The Essential: The Last Days of Jesus
These are troubling times, people. These are the days where one can hear no fewer than 3 Combichrist songs in one goth night and hear someone say “what the hell is this” when The Cure are played. These are times when one can go an entire hour without hearing a single vocal. Isn’t anybody doing punky goth anymore?
Well, yeah. It’s just that Gothic Beauty magazine is too busy covering The Cruxshadows to tell you about it.
On the goth timeline, we see…
1. The five seconds in the 70s when people used pipe organ with no sense of irony
2. “We’re kinda serious, but not really” pipe organ a la London After Midnight or Nosferatu
3. “Not only are we not serious, we are openly wearing polka dots. We don’t just watch Killer Klowns From Outer Space, we ARE Killer Klowns From Outer Space.”
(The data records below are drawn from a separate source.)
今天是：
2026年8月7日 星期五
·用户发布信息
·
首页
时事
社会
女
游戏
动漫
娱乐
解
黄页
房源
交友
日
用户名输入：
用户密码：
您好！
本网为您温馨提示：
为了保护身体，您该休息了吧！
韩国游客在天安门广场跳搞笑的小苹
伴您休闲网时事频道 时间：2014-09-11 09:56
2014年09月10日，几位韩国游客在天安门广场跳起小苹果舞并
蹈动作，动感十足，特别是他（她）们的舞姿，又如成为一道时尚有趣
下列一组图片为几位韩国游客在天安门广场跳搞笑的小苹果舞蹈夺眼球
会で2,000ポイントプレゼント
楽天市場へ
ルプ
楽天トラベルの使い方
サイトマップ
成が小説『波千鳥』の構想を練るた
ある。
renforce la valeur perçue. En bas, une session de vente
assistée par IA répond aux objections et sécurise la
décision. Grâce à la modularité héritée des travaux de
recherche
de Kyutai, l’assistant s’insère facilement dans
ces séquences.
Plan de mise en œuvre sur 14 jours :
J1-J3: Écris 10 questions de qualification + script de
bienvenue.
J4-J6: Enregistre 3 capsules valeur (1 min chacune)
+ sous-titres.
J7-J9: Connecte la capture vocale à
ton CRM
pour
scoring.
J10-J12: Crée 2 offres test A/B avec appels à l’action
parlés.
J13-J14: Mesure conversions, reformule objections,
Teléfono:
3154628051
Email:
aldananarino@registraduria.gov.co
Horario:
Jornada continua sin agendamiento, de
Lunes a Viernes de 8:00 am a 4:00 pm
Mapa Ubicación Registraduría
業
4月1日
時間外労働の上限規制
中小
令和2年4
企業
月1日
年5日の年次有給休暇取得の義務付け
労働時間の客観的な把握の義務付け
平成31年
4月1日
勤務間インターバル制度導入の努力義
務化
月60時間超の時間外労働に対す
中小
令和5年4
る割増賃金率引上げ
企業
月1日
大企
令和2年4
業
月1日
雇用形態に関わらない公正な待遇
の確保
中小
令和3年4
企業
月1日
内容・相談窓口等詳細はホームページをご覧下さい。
Case in point today are The Last Days of Jesus. Their label’s web site describes them as “shizzo deathrock,” but that seems a tad serious for a band who starts a song with “gimme some spooky organ, man.” Here are some of my suggestions for how to describe my second-favorite subgenre:
Psycho Clown Car
Muppet Murder
Devil’s Polka
That is to say, they do the kind of music that makes you picture Muppets dancing in a musical number featuring circus freaks and that puppet from Saw. TLDOJ’s singer went to the Rozz Williams school of gothsing, with a minor in Peter Murphy. Electives: makeup, effective use of bouncy pipe organ. If your favorite Bauhaus song is “Watch That Grandad Go,” if your favorite Cure song is “So What” (half credit for “Meathook”), or if you find lime green inexplicably hilarious, I strongly suggest a listen. It’s a hell of a lot more fun than listening to amelodic songs in which some dude repeatedly yells “Christfuck! Christfuck!” Ain’t no damn irony in that.**
**Not to mention that it’s a little on the nose, don’t you think? I envision Wumpscut holding a focus group to see what song title will be more offensive. “Christ” or “Fuck?” Why decide? Pick “Christfuck!” Great taste! Less filling!